Si on pense à des portraits réussis de bad guys dans les westerns, il nous vient en mémoire ceux que fit Budd Boetticher avec sa serie de films entre 1956 et 1960, des films où chaque outlaw était opposé à Randolph Scott, charismatique et hiératique figure du bien.
Mais quand on voit (ou revoit) nombre de petits westerns des années 50 ou 60 on s’aperçoit que c’était une tradition étendue et que même des réalisateurs dont plusieurs films sont à fuir pouvait réussir d’excellents portraits de bandits. Tel est celui-ci, joué par un acteur qui figure des héros dans d'innombrables feuilletons à la télévision, Darren McGavin, ici dans un film de R.G. Springsteen.
Effrayé par le nom du réalisateur, je n’ai vu le film qu’avec réticence, tant m’avaient fatigué 5 de ses films tournés entre 1964 et 1966 : les médiocres Taggart (5000 dollars mort ou vif), 1964 - celui-ci a une petite célébrité chez les cinéphiles, je me demande pourquoi - et Apache Uprising (Sur la piste des Apaches), 1965; surtout il y a les horribles Johnny Reno (Toute la Ville est Coupable), 1966, et Waco (La Loi des Hors la Lois), 1966. Il n’y a guère que Black Spurs (les Eperons noirs) 1965 (avec Rory Calhoun, une autre vedette de serie B) qui est assez sympathique.

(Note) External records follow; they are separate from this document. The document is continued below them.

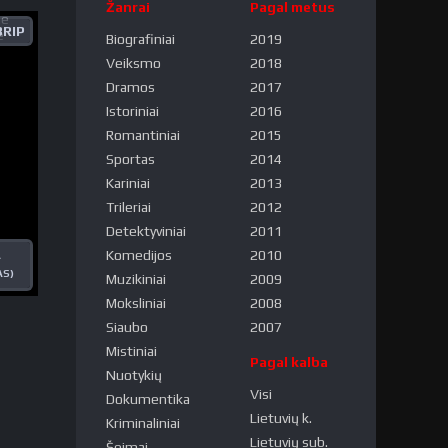
Žanrai
Pagal metus
RIP
Biografiniai
2019
Veiksmo
2018
Dramos
2017
Istoriniai
2016
Romantiniai
2015
Sportas
2014
Kariniai
2013
Trileriai
2012
Detektyviniai
2011
Komedijos
2010
A
AS)
Muzikiniai
2009
Moksliniai
2008
Siaubo
2007
Mistiniai
Pagal kalba
Nuotykių
Visi
Dokumentika
Lietuvių k.
Kriminaliniai
Lietuvių sub.
Šeimai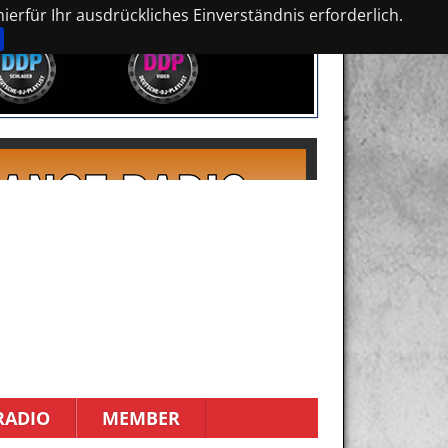
erfür Ihr ausdrückliches Einverständnis erforderlich.
RADIO
MEMBER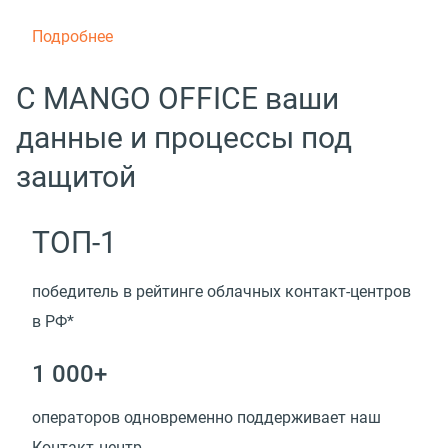
Подробнее
С MANGO OFFICE ваши
данные и процессы под
защитой
ТОП-1
победитель в рейтинге облачных контакт-центров
в РФ*
1 000+
операторов одновременно поддерживает наш
Контакт‑центр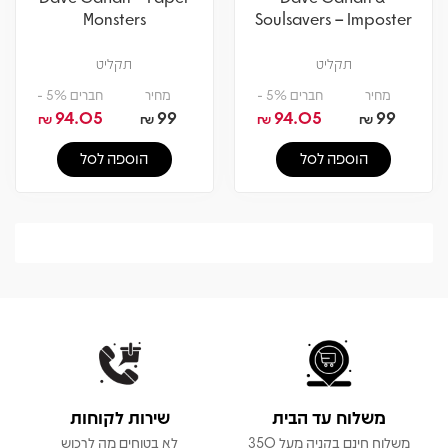
Monsters
Soulsavers – Imposter
תקליט
תקליט
מחיר
חברים 5% -
מחיר
חברים 5% -
94.05
99
94.05
99
₪
₪
₪
₪
הוספה לסל
הוספה לסל
משלוח עד הבית
שירות לקוחות
משלוח חינם בקניה מעל 350
לא בטוחים מה לרכוש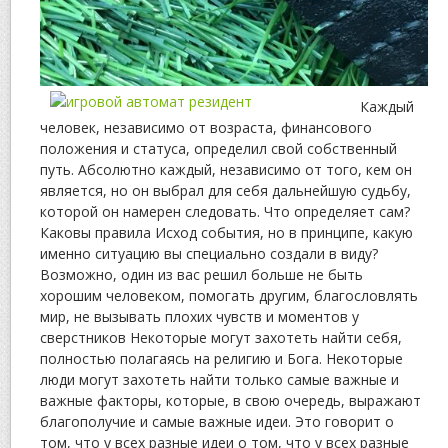
Каждый
человек, независимо от возраста, финансового
положения и статуса, определил свой собственный
путь. Абсолютно каждый, независимо от того, кем он
является, но он выбрал для себя дальнейшую судьбу,
которой он намерен следовать. Что определяет сам?
Каковы правила Исход события, но в принципе, какую
именно ситуацию вы специально создали в виду?
Возможно, один из вас решил больше не быть
хорошим человеком, помогать другим, благословлять
мир, не вызывать плохих чувств и моментов у
сверстников Некоторые могут захотеть найти себя,
полностью полагаясь на религию и Бога. Некоторые
люди могут захотеть найти только самые важные и
важные факторы, которые, в свою очередь, выражают
благополучие и самые важные идеи. Это говорит о
том, что у всех разные идеи о том, что у всех разные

Dans celui-ci, Bullet for a Bad Man, tourné en 1964, le méchant (Darren McGavin) et le bon (Audie Murphy) sont deux ex Texas Rangers, des ex grands amis, l’un devenu un outlaw et l’autre un fermier, marié avec l’ex femme de son ami et le pere adoptif de son fils... D’où une tension évolutive entre les deux, qui est un des s de la narration.
Un autre fil est l’attaque de la banque du début, qui échoue, et qui est très bien montée et exposée (elle est inspirée par la description abondante que firent les journaux et les livres qui racontent l’histoire des Dalton et du raid raté sur la Minnesota Bank du Missouri, une scene reprise dans d’autres films, dont The Wild Bunch, la Horde Sauvage, de Peckinpah, où elle est incandescente).

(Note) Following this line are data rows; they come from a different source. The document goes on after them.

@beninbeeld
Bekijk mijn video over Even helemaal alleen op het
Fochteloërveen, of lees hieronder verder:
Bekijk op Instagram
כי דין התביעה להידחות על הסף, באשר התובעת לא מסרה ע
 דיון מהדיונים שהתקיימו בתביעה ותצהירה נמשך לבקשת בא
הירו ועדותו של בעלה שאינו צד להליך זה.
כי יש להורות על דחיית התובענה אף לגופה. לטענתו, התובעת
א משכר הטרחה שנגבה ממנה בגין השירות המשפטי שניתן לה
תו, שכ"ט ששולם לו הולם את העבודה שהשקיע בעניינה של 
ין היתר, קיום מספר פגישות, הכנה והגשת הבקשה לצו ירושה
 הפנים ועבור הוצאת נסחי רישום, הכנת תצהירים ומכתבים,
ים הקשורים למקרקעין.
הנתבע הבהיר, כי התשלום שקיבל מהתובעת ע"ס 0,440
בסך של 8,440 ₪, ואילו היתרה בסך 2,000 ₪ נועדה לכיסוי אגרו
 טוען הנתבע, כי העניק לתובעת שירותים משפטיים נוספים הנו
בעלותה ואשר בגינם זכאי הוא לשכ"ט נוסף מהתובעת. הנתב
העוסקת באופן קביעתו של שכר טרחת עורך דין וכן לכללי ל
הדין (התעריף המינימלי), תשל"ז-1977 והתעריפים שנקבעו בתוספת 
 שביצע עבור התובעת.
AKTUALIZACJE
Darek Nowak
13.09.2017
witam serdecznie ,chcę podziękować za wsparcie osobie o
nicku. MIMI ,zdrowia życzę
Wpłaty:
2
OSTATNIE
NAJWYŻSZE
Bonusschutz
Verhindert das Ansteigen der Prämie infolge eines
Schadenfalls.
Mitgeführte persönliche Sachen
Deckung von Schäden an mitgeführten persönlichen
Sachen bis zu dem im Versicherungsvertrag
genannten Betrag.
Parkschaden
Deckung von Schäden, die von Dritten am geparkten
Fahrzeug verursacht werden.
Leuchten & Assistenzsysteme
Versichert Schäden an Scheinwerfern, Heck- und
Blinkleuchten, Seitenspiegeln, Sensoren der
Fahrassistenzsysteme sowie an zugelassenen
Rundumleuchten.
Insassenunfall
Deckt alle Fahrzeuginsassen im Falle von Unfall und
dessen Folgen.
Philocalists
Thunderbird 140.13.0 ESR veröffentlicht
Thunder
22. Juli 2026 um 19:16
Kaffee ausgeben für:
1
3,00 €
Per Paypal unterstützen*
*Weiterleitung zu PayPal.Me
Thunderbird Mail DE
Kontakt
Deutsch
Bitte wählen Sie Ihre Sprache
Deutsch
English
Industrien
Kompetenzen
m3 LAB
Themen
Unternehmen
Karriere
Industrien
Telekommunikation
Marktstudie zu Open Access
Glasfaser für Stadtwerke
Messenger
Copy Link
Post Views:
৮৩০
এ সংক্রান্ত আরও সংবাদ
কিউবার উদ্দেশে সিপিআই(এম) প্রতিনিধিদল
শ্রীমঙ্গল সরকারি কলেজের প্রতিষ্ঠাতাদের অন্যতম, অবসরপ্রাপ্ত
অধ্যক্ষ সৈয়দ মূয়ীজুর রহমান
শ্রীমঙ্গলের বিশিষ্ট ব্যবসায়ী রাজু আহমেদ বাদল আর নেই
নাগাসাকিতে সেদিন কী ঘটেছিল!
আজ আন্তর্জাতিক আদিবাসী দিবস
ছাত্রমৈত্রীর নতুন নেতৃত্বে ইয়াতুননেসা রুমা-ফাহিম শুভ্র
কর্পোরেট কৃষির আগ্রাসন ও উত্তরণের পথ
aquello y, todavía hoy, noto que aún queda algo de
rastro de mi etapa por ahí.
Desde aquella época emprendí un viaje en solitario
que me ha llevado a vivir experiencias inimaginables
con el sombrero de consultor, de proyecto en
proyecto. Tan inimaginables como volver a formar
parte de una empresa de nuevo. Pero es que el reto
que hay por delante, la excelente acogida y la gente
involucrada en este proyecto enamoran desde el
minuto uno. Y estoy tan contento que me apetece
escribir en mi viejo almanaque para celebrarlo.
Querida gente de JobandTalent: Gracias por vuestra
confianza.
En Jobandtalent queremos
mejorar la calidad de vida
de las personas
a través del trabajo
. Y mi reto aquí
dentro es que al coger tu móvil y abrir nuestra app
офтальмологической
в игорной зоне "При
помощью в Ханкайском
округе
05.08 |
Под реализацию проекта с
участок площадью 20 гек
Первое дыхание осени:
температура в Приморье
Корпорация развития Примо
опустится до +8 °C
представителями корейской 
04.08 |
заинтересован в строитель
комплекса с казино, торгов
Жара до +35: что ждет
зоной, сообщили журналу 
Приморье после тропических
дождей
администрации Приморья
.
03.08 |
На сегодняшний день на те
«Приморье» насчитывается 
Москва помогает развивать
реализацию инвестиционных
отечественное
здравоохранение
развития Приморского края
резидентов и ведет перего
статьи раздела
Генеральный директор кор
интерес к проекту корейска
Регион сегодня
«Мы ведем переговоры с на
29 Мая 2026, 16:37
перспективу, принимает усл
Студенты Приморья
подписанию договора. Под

Alors, une milice va poursuivre le bandit survivant, en se joignant à Audie Murphy, lequel le recherche pour sa propre cause (familiale). Mais le "posse" de bons citoyens s’acharne plus pour voler le magot que pour la justice ou la récompense.
Ce deuxième fil narratif est assez riche car les membres de ce groupe qui se sont alliés pour de mauvaises raisons sont prêts à en découdre entre eux, et ils se retiennent à peine d’exécuter le bandit, une fois qu’il est attrapé. Tout ceci est assez proche de la trame de The Naked Spur, l’Appât et même s’il on est loin du chef d’ oeuvre de Anthony Mann c'est quand même crédible et interessant.
Les rebondissements dans ce film sont très nombreux et ce ne sont pas que des clichés.
On remarque alors une bizarrerie de la réalisation : la coexistence du talent (vraiment inattendu chez ce réalisateur) et de la paresse. Chaque scène d’action est soignée dans son exposition et dans son montage, et toutes sont réussies. Mais dès que l’action retombe (discussions, scènes d’amour, pause) tout se fige, et la narration devient une exposition scolaire, peu attrayante, réalisée et présentée comme si ce n’était qu’une transition sans intérêt.
Et ainsi, de péripétie en péripétie, certaines dans les paysages splendides du Zion National Park et du Snow Canyon (magnifiés par un très beau Eastmancolor), et y compris en subissant des attaques d’indiens, le bad guy évolue d’une position de psychopathe avide au gain à celle de rival haineux ; puis d'un homme blessé dans sa paternité, qu’il n’avait pu assurer, jusqu'à une position de gratitude envers l’homme loyal qui l’a arrêté et qui le protège des lyncheurs ; et il aura un geste final rédempteur, de sacrifice, qui n’est pas du tout ridicule.
Gunfight final : un membre du posse essaye de tirer dans le dos du héros mais le rival de celui-ci déjà blessé s’interpose.
(Notule de 2018 publiée en mai 2025).